House Plant: Boston Fern

 

BOSTON FERN (buy online here)

HOW HUMID IS HUMID ENOUGH?

Some plants like a bit more humidity and the Boston Fern is one.

How to increase humidity:

A group of plants indoors will actually create their own little microclimate and slightly increase humidity, helping each other out. Another way to keep up humidity for plants that enjoy it is give them a mist spray every other day (avoid this for the temperamental maidenhair however) and a daily mist spray in super hot weather. Placing your plant on a bed of small pebbles and filling the tray with water up to half way up the pebbles will also create a humid microclimate for plants that love the humidity. Note: Never let the water go over the top of the pebbles; plants hate having their roots sit in water. You could also try popping horticultural charcoal in the pebbles to help keep the waterbed clean and refresh it if water stays there (ie doesn't evaporate/get soaked up by the plant over time) and starts to look a bit festy.

SEE THE LIGHT.

All plants need a certain degree of light to thrive. But this requirement varies plant to plant, Boston Ferns enjoy:

Indirect bright light - anywhere in a bright room with a North, East or West window, up to within a metre or 2 of the window. Always protect from any direct sun (eg behind a sheer curtain). Boston Fern will also enjoy being in a greenhouse or shadehouse in a protected area outside.

SOME FOOD AND A GOOD DRINK.

Boston Ferns need to be kept moist, so check the soil moisture regularly, watering up to once a day (even twice on really, really hot days) to ensure the soil is always moist. Just make sure the plant has good drainage to prevent waterlogging and root rot. In Winter the plant stops growing so you can allow it to dry out a little more between waterings so space out the waterings a bit more. Never let a fern's soil become bone dry.

Plants have a growth and a dormancy cycle. Mostly this follows the Spring/Summer growth and Autumn/Winter dormancy cycle. In the growth season feed your plant every 2-4 weeks with a dilution of Seasol (we sell this) or worm food by watering can or foliar spray with the brass mister. Boston Ferns prefer fertizilier suitable for acid-loving plants. When re-potting or top-dressing add in some worm casting or organic compost to give the soil a boost. In Autumn start to decrease feeding down to zero for Winter – plants need their rest to recuperate for the next growth cycle.
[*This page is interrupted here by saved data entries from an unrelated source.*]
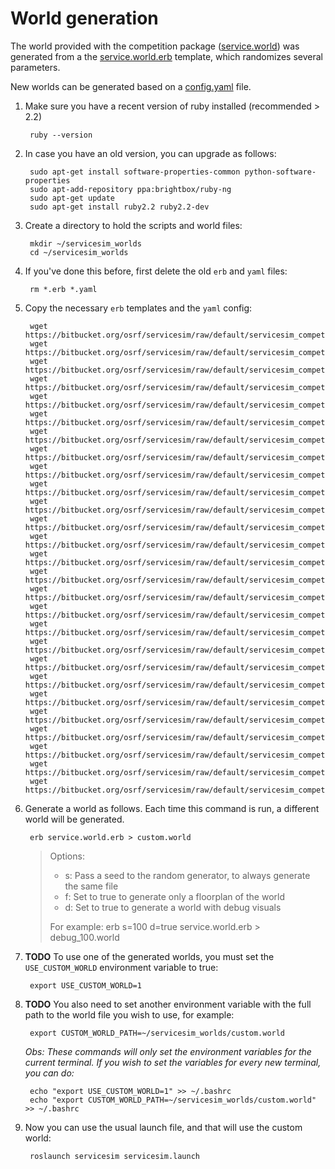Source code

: # World generation

The world provided with the competition package ([service.world](https://bitbucket.org/osrf/servicesim/src/default/servicesim_competition/worlds/service.world)) was generated from a the [service.world.erb](https://bitbucket.org/osrf/servicesim/src/default/servicesim_competition/worlds/service.world.erb) template, which randomizes several parameters.

New worlds can be generated based on a [config.yaml](https://bitbucket.org/osrf/servicesim/src/default/servicesim_competition/worlds/config.yaml) file.

1. Make sure you have a recent version of ruby installed (recommended > 2.2)

        ruby --version

1. In case you have an old version, you can upgrade as follows:

        sudo apt-get install software-properties-common python-software-properties
        sudo apt-add-repository ppa:brightbox/ruby-ng
        sudo apt-get update
        sudo apt-get install ruby2.2 ruby2.2-dev

1. Create a directory to hold the scripts and world files:

        mkdir ~/servicesim_worlds
        cd ~/servicesim_worlds

1. If you've done this before, first delete the old `erb` and `yaml` files:

        rm *.erb *.yaml

1. Copy the necessary `erb` templates and the `yaml` config:
        
        wget https://bitbucket.org/osrf/servicesim/raw/default/servicesim_competition/worlds/actor_collisions.erb
        wget https://bitbucket.org/osrf/servicesim/raw/default/servicesim_competition/worlds/actor_idle.erb
        wget https://bitbucket.org/osrf/servicesim/raw/default/servicesim_competition/worlds/actor_trajectory.erb
        wget https://bitbucket.org/osrf/servicesim/raw/default/servicesim_competition/worlds/back_entrance.erb
        wget https://bitbucket.org/osrf/servicesim/raw/default/servicesim_competition/worlds/bathroom_furniture.erb
        wget https://bitbucket.org/osrf/servicesim/raw/default/servicesim_competition/worlds/chair.erb
        wget https://bitbucket.org/osrf/servicesim/raw/default/servicesim_competition/worlds/conference_table.erb
        wget https://bitbucket.org/osrf/servicesim/raw/default/servicesim_competition/worlds/config.yaml
        wget https://bitbucket.org/osrf/servicesim/raw/default/servicesim_competition/worlds/cubicle_corner.erb
        wget https://bitbucket.org/osrf/servicesim/raw/default/servicesim_competition/worlds/cubicle_island.erb
        wget https://bitbucket.org/osrf/servicesim/raw/default/servicesim_competition/worlds/cubicles.erb
        wget https://bitbucket.org/osrf/servicesim/raw/default/servicesim_competition/worlds/debug_visuals.erb
        wget https://bitbucket.org/osrf/servicesim/raw/default/servicesim_competition/worlds/front_entrance.erb
        wget https://bitbucket.org/osrf/servicesim/raw/default/servicesim_competition/worlds/idle_near_entrance.erb
        wget https://bitbucket.org/osrf/servicesim/raw/default/servicesim_competition/worlds/idle_near_fridge.erb
        wget https://bitbucket.org/osrf/servicesim/raw/default/servicesim_competition/worlds/meeting_room_large_furniture.erb
        wget https://bitbucket.org/osrf/servicesim/raw/default/servicesim_competition/worlds/meeting_room_small_furniture.erb
        wget https://bitbucket.org/osrf/servicesim/raw/default/servicesim_competition/worlds/office_chair.erb
        wget https://bitbucket.org/osrf/servicesim/raw/default/servicesim_competition/worlds/office_large_furniture.erb
        wget https://bitbucket.org/osrf/servicesim/raw/default/servicesim_competition/worlds/office_small_furniture.erb
        wget https://bitbucket.org/osrf/servicesim/raw/default/servicesim_competition/worlds/private_cafe.erb
        wget https://bitbucket.org/osrf/servicesim/raw/default/servicesim_competition/worlds/refreshment_area_furniture.erb
        wget https://bitbucket.org/osrf/servicesim/raw/default/servicesim_competition/worlds/room.erb
        wget https://bitbucket.org/osrf/servicesim/raw/default/servicesim_competition/worlds/service.world.erb
        wget https://bitbucket.org/osrf/servicesim/raw/default/servicesim_competition/worlds/trajectory_back.erb
        wget https://bitbucket.org/osrf/servicesim/raw/default/servicesim_competition/worlds/trajectory_front.erb
        wget https://bitbucket.org/osrf/servicesim/raw/default/servicesim_competition/worlds/walls.erb

1. Generate a world as follows. Each time this command is run,
   a different world will be generated.

        erb service.world.erb > custom.world

    > Options:
    > 
    > * s: Pass a seed to the random generator, to always generate the same file
    > * f: Set to true to generate only a floorplan of the world
    > * d: Set to true to generate a world with debug visuals
    >
    > For example: erb s=100 d=true service.world.erb > debug_100.world

1. **TODO** To use one of the generated worlds, you must set the `USE_CUSTOM_WORLD`
   environment variable to true:

        export USE_CUSTOM_WORLD=1

1. **TODO** You also need to set another environment variable with the full path to the
   world file you wish to use, for example:

        export CUSTOM_WORLD_PATH=~/servicesim_worlds/custom.world

    *Obs: These commands will only set the environment variables for the current
     terminal. If you wish to set the variables for every new terminal, you can
     do:*

        echo "export USE_CUSTOM_WORLD=1" >> ~/.bashrc
        echo "export CUSTOM_WORLD_PATH=~/servicesim_worlds/custom.world" >> ~/.bashrc

1. Now you can use the usual launch file, and that will use the custom world:

        roslaunch servicesim servicesim.launch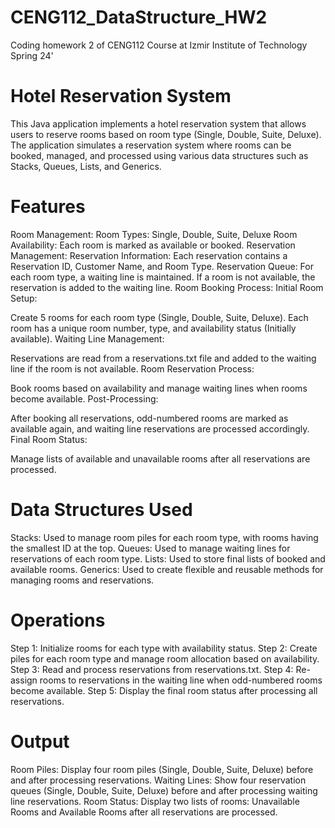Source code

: # CENG112_DataStructure_HW2
Coding homework 2 of CENG112 Course at Izmir Institute of Technology Spring 24'

# Hotel Reservation System
This Java application implements a hotel reservation system that allows users to reserve rooms based on room type (Single, Double, Suite, Deluxe). The application simulates a reservation system where rooms can be booked, managed, and processed using various data structures such as Stacks, Queues, Lists, and Generics.

# Features
Room Management:
Room Types: Single, Double, Suite, Deluxe
Room Availability: Each room is marked as available or booked.
Reservation Management:
Reservation Information: Each reservation contains a Reservation ID, Customer Name, and Room Type.
Reservation Queue: For each room type, a waiting line is maintained. If a room is not available, the reservation is added to the waiting line.
Room Booking Process:
Initial Room Setup:

Create 5 rooms for each room type (Single, Double, Suite, Deluxe).
Each room has a unique room number, type, and availability status (Initially available).
Waiting Line Management:

Reservations are read from a reservations.txt file and added to the waiting line if the room is not available.
Room Reservation Process:

Book rooms based on availability and manage waiting lines when rooms become available.
Post-Processing:

After booking all reservations, odd-numbered rooms are marked as available again, and waiting line reservations are processed accordingly.
Final Room Status:

Manage lists of available and unavailable rooms after all reservations are processed.
# Data Structures Used
Stacks: Used to manage room piles for each room type, with rooms having the smallest ID at the top.
Queues: Used to manage waiting lines for reservations of each room type.
Lists: Used to store final lists of booked and available rooms.
Generics: Used to create flexible and reusable methods for managing rooms and reservations.
# Operations
Step 1: Initialize rooms for each type with availability status.
Step 2: Create piles for each room type and manage room allocation based on availability.
Step 3: Read and process reservations from reservations.txt.
Step 4: Re-assign rooms to reservations in the waiting line when odd-numbered rooms become available.
Step 5: Display the final room status after processing all reservations.
# Output
Room Piles: Display four room piles (Single, Double, Suite, Deluxe) before and after processing reservations.
Waiting Lines: Show four reservation queues (Single, Double, Suite, Deluxe) before and after processing waiting line reservations.
Room Status: Display two lists of rooms: Unavailable Rooms and Available Rooms after all reservations are processed.
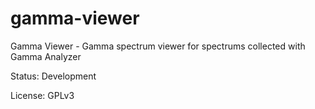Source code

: # gamma-viewer

Gamma Viewer - Gamma spectrum viewer for spectrums collected with Gamma Analyzer

Status: Development

License: GPLv3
A FRESHEN UP AND GROWING BIG ONES

Plants work hard to keep our indoor air clean and pure, and so we should repay the favour by making sure their leaves are free from dust to enable them to breath easy. For the Boston Fern the best way to do this is pop it outside in the rain or in the shower for cold/tepid water spray every now and then. Boston Ferns can get quite big and if you want them to keep growing bigger they will need potting up every 1-2 years. Choose a pot the next size up, tease out the roots and backfill with new potting mix and some compost material for acid-loving plants. Water in well with a liquid seaweed solution. 

GIVE US SOME AIR.

Most plants enjoy a bit of freshness in the air, like us, really.  Try and make sure the situation you place them in has access to good ventilation. However keep in mind plants don't appreciate cold  draughts, what you should be aiming for is a ‘bouyant’ atmosphere, not a cold draughty one.

KEEPING IT REGULAR.

You may have noticed that 70s magazines have an abundance of healthy and happy indoor plants. One of the reasons plants thrived indoors in this indoor plant golden age is I suspect more natural/gradual methods of heating and cooling, such as ceiling fans, open windows to catch the breeze and hydronic heating. Like most of us, indoor plants appreciate constancy and should be kept in as constant a temperature as possible. Keep them away from direct heat from radiant heaters, hot windows in Summer and freezing windows in Winter, and warm/cool blasts of air from vents or air conditioners, and avoid sudden extreme temperature changes like taking plants from outside to inside or vice versa– use a half way house like a shade house or somewhere protected to gradually accustom them to the change.